As we gather today with those we hold dear, let us give thanks to Almighty God for the many blessings we enjoy. United together as one people, in gratitude for the freedoms and prosperity that thrive across our land, we acknowledge God as the source of all good gifts. We ask Him for protection and wisdom and for opportunities this Thanksgiving to share with others some measure of what we have so providentially received.
NOW, THEREFORE, I, DONALD J. TRUMP, President of the United States of America, by virtue of the authority vested in me by the Constitution and the laws of the United States, do hereby proclaim Thursday, November 28, 2019, as a National Day of Thanksgiving.

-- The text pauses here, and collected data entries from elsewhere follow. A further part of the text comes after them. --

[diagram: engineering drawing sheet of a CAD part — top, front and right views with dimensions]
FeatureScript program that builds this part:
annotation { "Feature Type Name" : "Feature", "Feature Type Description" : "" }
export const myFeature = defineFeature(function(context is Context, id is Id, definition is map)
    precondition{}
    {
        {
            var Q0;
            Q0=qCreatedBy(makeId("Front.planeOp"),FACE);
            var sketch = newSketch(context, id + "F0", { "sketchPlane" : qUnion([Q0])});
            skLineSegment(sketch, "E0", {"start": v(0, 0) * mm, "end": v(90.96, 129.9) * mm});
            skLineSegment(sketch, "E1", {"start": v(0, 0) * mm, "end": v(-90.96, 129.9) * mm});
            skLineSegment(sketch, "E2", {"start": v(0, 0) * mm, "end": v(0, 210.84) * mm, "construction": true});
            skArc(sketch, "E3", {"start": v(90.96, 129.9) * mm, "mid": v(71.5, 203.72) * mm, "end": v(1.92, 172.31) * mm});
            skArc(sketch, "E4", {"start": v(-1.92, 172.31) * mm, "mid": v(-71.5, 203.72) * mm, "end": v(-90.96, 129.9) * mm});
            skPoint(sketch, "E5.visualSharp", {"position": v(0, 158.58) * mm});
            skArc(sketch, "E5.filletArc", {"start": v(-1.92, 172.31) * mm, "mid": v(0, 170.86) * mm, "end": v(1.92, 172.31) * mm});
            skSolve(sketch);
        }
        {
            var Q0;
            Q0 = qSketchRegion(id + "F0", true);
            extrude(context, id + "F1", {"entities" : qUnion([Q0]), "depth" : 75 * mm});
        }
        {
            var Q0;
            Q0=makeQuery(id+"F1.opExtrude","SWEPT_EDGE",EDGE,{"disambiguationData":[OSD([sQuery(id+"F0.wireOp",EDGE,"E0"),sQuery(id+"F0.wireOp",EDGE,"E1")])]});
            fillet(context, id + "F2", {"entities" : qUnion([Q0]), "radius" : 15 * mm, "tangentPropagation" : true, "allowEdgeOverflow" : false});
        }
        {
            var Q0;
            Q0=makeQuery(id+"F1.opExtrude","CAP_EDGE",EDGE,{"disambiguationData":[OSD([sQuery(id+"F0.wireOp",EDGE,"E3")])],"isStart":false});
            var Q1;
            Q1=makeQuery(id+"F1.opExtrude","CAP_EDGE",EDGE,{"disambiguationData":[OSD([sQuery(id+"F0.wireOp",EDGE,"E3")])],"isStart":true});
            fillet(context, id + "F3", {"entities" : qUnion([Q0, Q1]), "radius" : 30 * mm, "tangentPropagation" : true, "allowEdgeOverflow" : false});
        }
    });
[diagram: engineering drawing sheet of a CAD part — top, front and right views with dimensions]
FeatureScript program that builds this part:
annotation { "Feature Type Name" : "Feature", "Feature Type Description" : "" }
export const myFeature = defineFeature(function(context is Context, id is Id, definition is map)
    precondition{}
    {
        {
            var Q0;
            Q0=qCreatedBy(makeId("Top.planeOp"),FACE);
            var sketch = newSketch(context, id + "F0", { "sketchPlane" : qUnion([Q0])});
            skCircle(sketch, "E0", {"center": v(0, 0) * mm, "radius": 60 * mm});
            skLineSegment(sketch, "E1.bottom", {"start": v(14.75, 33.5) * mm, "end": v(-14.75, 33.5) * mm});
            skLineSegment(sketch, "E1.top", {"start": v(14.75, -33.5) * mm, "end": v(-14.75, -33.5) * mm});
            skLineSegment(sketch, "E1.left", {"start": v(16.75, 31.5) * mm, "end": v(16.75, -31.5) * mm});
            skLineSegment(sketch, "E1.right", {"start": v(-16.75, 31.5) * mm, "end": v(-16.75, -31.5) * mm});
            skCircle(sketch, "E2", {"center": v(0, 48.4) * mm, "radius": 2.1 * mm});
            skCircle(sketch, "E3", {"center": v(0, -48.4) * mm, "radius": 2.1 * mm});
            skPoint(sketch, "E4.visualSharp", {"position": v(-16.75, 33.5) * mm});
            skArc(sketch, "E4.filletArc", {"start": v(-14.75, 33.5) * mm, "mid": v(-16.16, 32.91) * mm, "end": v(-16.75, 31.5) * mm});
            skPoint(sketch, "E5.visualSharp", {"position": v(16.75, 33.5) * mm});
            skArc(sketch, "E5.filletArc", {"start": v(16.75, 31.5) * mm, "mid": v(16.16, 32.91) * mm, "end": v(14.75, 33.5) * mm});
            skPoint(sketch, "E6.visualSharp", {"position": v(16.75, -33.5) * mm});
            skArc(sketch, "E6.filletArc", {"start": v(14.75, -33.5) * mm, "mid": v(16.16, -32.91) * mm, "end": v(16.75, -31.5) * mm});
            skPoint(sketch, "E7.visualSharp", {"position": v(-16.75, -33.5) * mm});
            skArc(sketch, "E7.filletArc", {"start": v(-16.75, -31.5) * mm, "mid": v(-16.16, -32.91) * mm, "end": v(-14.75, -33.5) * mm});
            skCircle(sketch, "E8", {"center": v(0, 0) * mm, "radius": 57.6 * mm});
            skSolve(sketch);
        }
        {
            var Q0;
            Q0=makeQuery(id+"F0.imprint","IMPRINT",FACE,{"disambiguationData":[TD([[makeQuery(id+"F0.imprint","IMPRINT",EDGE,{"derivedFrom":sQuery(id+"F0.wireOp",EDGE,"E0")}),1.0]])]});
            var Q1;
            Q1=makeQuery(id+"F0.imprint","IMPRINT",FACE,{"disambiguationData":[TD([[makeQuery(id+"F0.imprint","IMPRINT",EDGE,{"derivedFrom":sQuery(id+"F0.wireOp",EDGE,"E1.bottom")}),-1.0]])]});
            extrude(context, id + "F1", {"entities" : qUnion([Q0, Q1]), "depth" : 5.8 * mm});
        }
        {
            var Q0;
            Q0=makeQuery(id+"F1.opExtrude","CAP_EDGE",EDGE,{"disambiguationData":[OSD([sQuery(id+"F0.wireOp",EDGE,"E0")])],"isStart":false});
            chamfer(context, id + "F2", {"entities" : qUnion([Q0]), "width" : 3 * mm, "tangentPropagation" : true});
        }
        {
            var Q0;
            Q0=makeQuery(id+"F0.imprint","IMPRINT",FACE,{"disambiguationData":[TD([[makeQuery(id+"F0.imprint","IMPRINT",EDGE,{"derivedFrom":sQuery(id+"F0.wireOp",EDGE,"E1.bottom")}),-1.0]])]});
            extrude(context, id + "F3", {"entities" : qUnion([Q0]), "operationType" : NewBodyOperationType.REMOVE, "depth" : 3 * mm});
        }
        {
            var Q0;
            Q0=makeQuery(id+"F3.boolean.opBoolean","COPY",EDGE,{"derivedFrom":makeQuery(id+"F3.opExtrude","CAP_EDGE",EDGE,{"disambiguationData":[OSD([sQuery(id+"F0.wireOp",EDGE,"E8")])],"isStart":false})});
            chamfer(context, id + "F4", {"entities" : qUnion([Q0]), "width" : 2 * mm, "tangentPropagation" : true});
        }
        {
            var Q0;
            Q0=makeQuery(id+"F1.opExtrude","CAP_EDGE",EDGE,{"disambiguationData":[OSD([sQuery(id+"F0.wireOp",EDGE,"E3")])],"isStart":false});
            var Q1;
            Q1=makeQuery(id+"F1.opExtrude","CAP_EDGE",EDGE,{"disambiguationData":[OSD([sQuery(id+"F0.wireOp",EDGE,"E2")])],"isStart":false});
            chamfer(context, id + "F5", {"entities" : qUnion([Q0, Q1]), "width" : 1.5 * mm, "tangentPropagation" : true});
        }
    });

I encourage all Americans to gather, in homes and places of worship, to offer a prayer of thanks to God for our many blessings.
IN WITNESS WHEREOF, I have hereunto set my hand this
twenty-seventh day of November, in the year of our Lord two thousand nineteen, and of the Independence of the United States of America the two hundred and forty-fourth.
DONALD J. TRUMP
What a joy it is to see our Creator honored
with expressions of thanksgiving
from the highest levels of government.
But we’re living at a time right now
when our nation’s traditional Christian values
are being challenged and rejected.
And we don’t know which way future leaders will go.
So, it’s good to keep in mind the conditions
that the Apostles and early Christians lived under.
The heads of government were brutal Caesars.
Tiberius, Caligula, Claudius and Nero
were all pagan rulers, hostile to the Gospel message.
Yet, it was under such heads of government
that the Apostle Paul wrote
in his First Letter to Timothy,
1 TIMOTHY - CHAPTER TWO
1 I exhort therefore, first of all, that petitions, prayers, intercessions, and givings of thanks, be made for all men: 2 for kings and all who are in high places; that we may lead a tranquil and quiet life in all godliness and reverence.
So, the Lord calls on us to pray for
our government leaders—no matter who they are—
so that we may continue to lead peaceful,
quiet and godly Christian lives,
And he calls on us to continue to be thankful
for our blessings.
If we do that, we have the assurance
of the inner peace that comes from God,
regardless of the outward circumstances
Philippians 4:6 says,
"Do not be anxious about anything, but in every situation, by prayer and petition, with thanksgiving, present your requests to God. And the peace of God, which transcends all understanding, will guard your hearts and your minds in Christ Jesus."
God’s peace cannot be taken away from us.
And we can all be truly thankful for that.